I’m watching her from the window of the rickety bus as I make my one hour (or three hours, depending on how the traffic god decides to play on said day) commute back from work. She is sane. That much I can tell. You know, one thing about Lagos I picked up quickly when I came here was how difficult it is to tell a crazy, homeless beggar from a home­less beggar.

She has two kids held on both hands hanging on her hips, old-fashioned style as she gesticulates with her palm face-forward at the wound-up screens of the cars waiting for the traffic lights to turn green. They are twins and I remember them clearly, from when they were babies and she had to sit with them sprawled on the floor next to each other in pink blankets on the demarcation that split the Mobolaji-bank Anthony Way in half.

They are grown now, no longer babies and can join their mother in solic­iting for funds by the roadside, all day every day.

Like I said, she is sane. I can also tell that she is able-bodied; has no ridiculous wound or deformation that leaves you wondering about how fate deals terrifying cards on some people. Her alibis are these innocent kids, kids who weren’t asked to be born, kids who have become her pass to daily meals.

And I wonder; why is she here? Isn’t there something better or more honorable that she can do? Where is the father of these kids? If he was the provider and bread winner as society told him he ought to be, would she have been here with her kids? And what if he was doing all he knew how to and still was strug­gling to feed these mouths that he had become responsible for by choice?

It is very important to note that all this while, I haven’t seen anyone drop anything into her bowl or wind down their glass to hand her miserly 50s’ or 20s’. It seems infinitesimal but I guess it adds up somehow.

Let’s say she ‘resumes’ at 8am at her spot and leaves at 9pm at night. That’s a 13-hour time frame. Assuming 8 people drop in 50naira into her bowl every hour, she will have made 5,200 naira at the end of the day. Maybe my answers are unveiling themselves naturally, right?

Sane, able-bodied individuals beg sane, able bodied individuals in Lagos for money, because it is easy! Not because it is necessarily the only option or because they would rather beg than steal. It is an easier route to making some feed­ing money day in day out than it is to actually go about and do some actual work.

I stopped to buy boiled groundnuts from a woman who was hawking on a hot afternoon and in the conversation that ensued, she vehemently opposed the idea of begging to make ends meet.
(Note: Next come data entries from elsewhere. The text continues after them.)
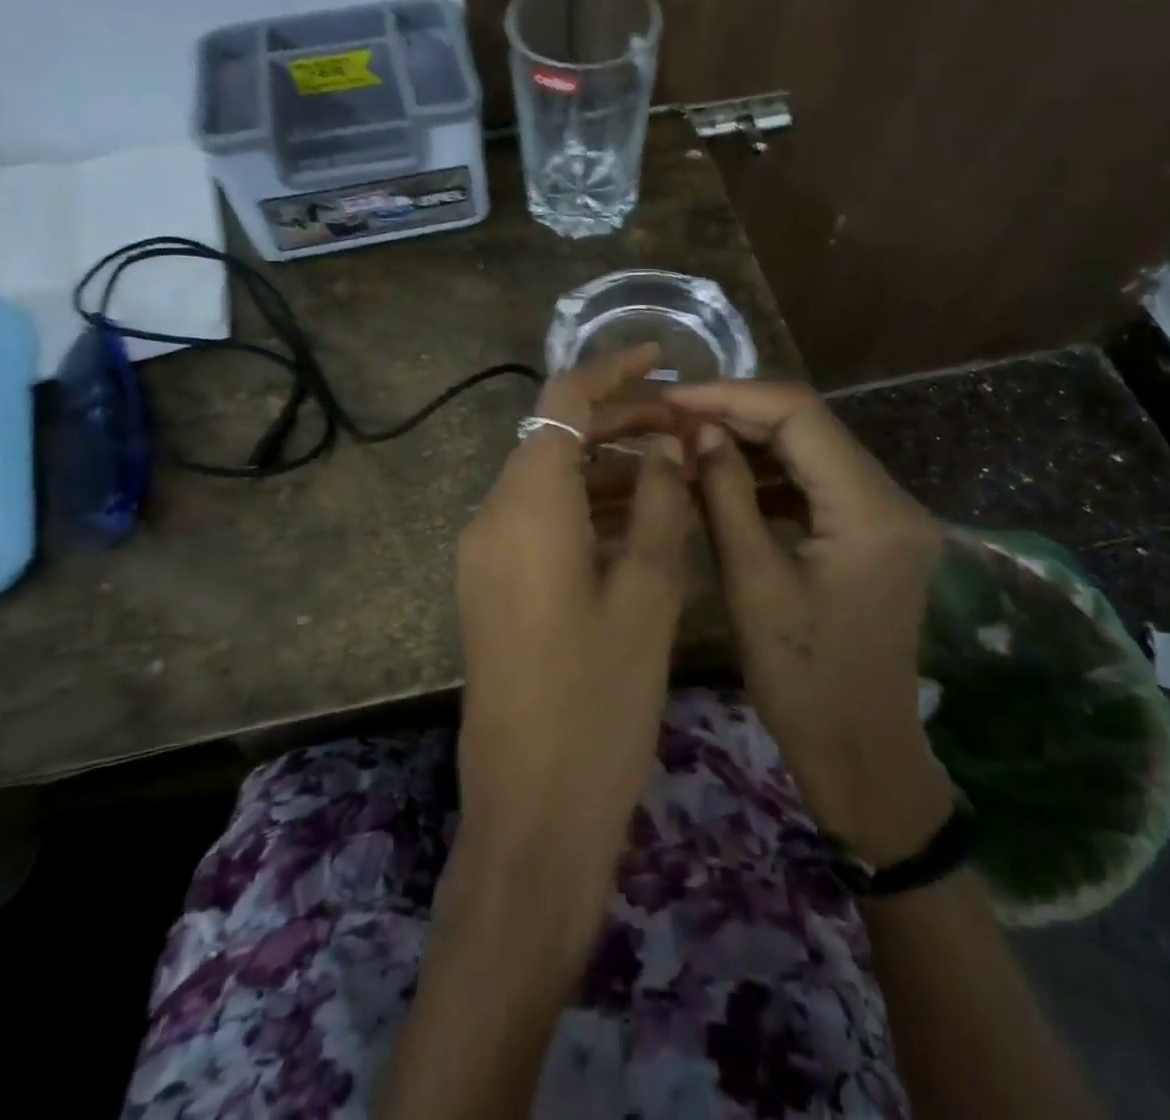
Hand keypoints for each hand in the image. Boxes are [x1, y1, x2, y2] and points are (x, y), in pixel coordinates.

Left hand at [455, 345, 694, 899]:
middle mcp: (491, 517)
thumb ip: (656, 504)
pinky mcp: (490, 587)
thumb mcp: (647, 594)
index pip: (562, 401)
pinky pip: (537, 521)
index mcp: (526, 506)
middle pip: (552, 437)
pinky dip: (584, 507)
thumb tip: (667, 444)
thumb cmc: (600, 702)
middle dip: (617, 420)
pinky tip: (636, 521)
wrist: (532, 811)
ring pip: (546, 480)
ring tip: (673, 469)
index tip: (661, 357)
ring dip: (604, 466)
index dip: (611, 370)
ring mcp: (484, 554)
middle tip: (685, 425)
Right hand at [665, 380, 953, 863]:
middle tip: (672, 417)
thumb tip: (699, 431)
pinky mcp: (875, 534)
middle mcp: (892, 499)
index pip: (800, 415)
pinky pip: (819, 483)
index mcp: (870, 510)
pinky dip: (771, 474)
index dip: (731, 396)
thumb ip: (726, 495)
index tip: (672, 398)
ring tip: (689, 440)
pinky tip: (726, 476)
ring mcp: (888, 516)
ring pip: (813, 450)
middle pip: (810, 426)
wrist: (861, 755)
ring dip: (752, 441)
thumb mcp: (752, 583)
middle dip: (738, 413)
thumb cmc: (802, 681)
She would rather work and take care of her home with the little she earned than subject herself or her children to such conditions.

Nonetheless, for some select few, feeding off the yearning need of humans to feel charitable and noble by giving, have gained them easy access to amounts of money which though meager still, may not be earned with a day’s work of labour, sweat, and exhaustion.

Whatever the excuse is, I still think there is honour and dignity in labour.